A third victory came later that season at Michigan Int’l Speedway.
“Roembke won that thing because we had a game plan,” Rice said. “We knew what we had to do to win that thing. Roembke laid it all out in the strategy meeting. Once again, we had the game plan down and we were rolling. We got all geared up with 10 to go and were ready to go, but every time I asked if it was time to go, he said, ‘Nope.’
“Finally, with five laps to go, he said, ‘Time to go.’ We went full rich and left everybody behind me. We played the game like we knew where we were at and what we were doing.”
Rice had a fantastic season.
However, Kanaan had a nearly perfect season with Andretti Green Racing, finishing every lap of every race and winning the championship. In 2005, Rice was a leading contender entering the month of May for the Indianapolis 500, but a crash on the fourth day of practice knocked him out of the event with a concussion.
Ironically, he was replaced by Kenny Brack, the driver Rice replaced after Brack’s massive crash in the last race of the 2003 season at Texas Motor Speedway forced the popular driver from Sweden to be sidelined for all of 2004.
Brack qualified Rice’s car with the fastest four-lap average in the field at 227.598 mph, but because it came on day three of qualifications, Brack started 22nd.
“It was a bad day,” Rice said. “It was great for Kenny. We are friends and he was around all the time. He’s a great dude. It was great for him to be able to do that.”
Rice returned for the next race at Texas Motor Speedway and remained with Rahal’s team through 2006. He joined Dreyer & Reinbold Racing in 2007 and ’08 and drove in his final Indy 500 in 2011 for Panther Racing.
Today, Rice is as busy as ever. He is a key member of Dreyer & Reinbold Racing, working with the Nitro Rallycross team.

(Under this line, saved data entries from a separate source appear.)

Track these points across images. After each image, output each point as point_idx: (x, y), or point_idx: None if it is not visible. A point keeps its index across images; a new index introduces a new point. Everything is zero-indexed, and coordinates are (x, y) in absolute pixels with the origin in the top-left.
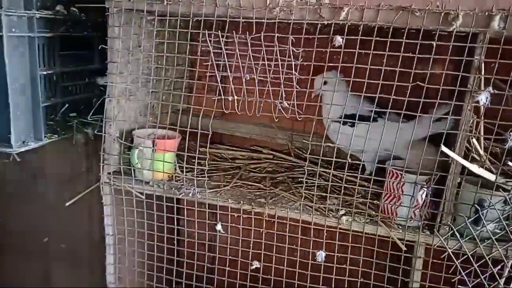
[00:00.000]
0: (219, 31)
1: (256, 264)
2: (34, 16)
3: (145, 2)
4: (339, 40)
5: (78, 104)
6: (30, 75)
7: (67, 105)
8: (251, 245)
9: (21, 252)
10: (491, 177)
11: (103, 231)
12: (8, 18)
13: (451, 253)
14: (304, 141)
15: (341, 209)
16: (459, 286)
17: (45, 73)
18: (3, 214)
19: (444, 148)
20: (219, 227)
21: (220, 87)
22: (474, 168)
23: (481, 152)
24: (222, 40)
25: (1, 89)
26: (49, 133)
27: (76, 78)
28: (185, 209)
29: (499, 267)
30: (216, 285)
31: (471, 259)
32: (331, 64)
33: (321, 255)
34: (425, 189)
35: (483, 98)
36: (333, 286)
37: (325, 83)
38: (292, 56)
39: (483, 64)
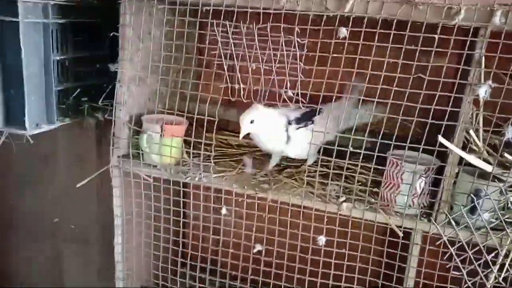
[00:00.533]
0: (227, 21)
1: (258, 247)
2: (49, 2)
3: None
4: (343, 31)
5: (89, 89)
6: (44, 60)
7: (79, 89)
8: (254, 228)
9: (33, 232)
10: (487, 168)
11: (112, 213)
12: (24, 5)
13: (446, 241)
14: None
15: (342, 196)
16: (453, 272)
17: (58, 58)
18: (16, 194)
19: (441, 139)
20: (224, 210)
21: (227, 75)
22: (471, 158)
23: (479, 143)
24: (230, 30)
25: (16, 73)
26: (61, 116)
27: (87, 63)
28: (191, 193)
29: (493, 254)
30: (220, 266)
31: (466, 246)
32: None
33: (321, 240)
34: (424, 178)
35: (483, 91)
36: (332, 270)
37: (252, 122)
38: (297, 47)
39: (483, 58)
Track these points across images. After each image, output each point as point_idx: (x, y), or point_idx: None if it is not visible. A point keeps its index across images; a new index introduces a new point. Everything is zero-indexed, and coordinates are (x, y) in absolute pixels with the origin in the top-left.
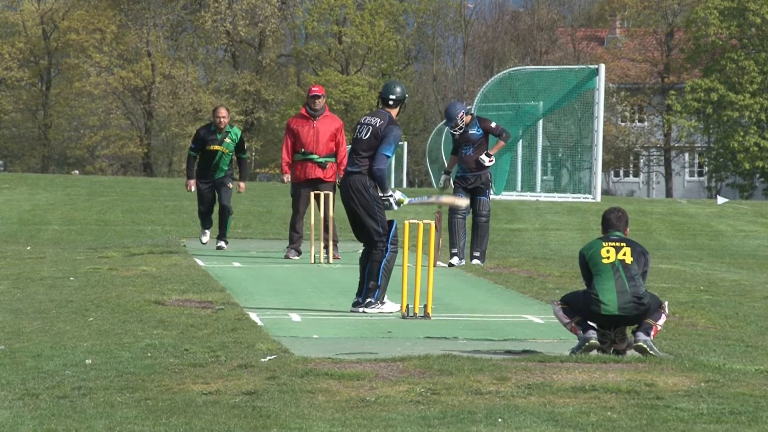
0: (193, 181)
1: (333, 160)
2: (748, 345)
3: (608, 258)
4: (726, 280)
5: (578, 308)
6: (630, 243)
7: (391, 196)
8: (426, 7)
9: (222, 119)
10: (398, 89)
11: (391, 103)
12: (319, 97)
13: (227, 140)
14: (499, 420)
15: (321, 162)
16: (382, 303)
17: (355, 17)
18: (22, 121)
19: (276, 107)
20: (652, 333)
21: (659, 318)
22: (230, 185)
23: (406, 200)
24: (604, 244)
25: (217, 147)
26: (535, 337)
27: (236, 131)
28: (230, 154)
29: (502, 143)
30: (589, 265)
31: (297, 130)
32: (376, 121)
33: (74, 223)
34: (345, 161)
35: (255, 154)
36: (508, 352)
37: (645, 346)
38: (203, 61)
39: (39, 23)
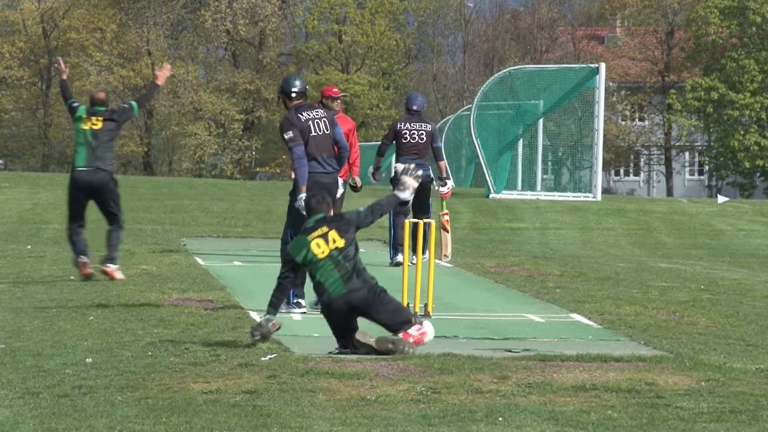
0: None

He also called race strategy for Santino Ferrucci during the 106th Indianapolis 500 for the team owned by Dennis Reinbold.
“He really understands driving, how a car operates and the feel that he is after in a car, and he is exceptional at explaining and getting that information out of a young driver and applying to what that means to setting up a car to race,” Reinbold told SPEED SPORT. “He is very gifted at translating what is going to be fast at the race track.
“He looks at things that way and knows when there is an opportunity and he knows how to set up opportunities to pounce on if they are out there during a race. That’s what I like about working with him. He was really good about that as a driver and he is good at explaining that with the young drivers he works with.
“He has a lot of people that he does driver coaching for and has worked with us for a number of years,” Reinbold continued. “He did a great job calling Santino’s race on the radio. I’ve enjoyed working with him. It’s been fun to talk racing and setups and everything with him. He’s really a grounded guy that understands what is happening out there.”
Rice also works in developing young drivers, including Gustavo Menendez, Joel Miller and this year’s Daytona 500 winning driver, Austin Cindric.
“I have kids that are doing everything from short-course off-road to open-wheel to rallycross to sports cars,” Rice explained. “It’s a little bit of everything. There are a lot of kids I’ve worked with and have gone on and become professional race drivers. I’ve tried to pass on my experience and knowledge and help them navigate the racing world.”
Rice’s advice to these young drivers is reflective of the way he drove a race car.
“Timing is everything and you have to be in the right place at the right time, but you have to be ready to pounce,” Rice said.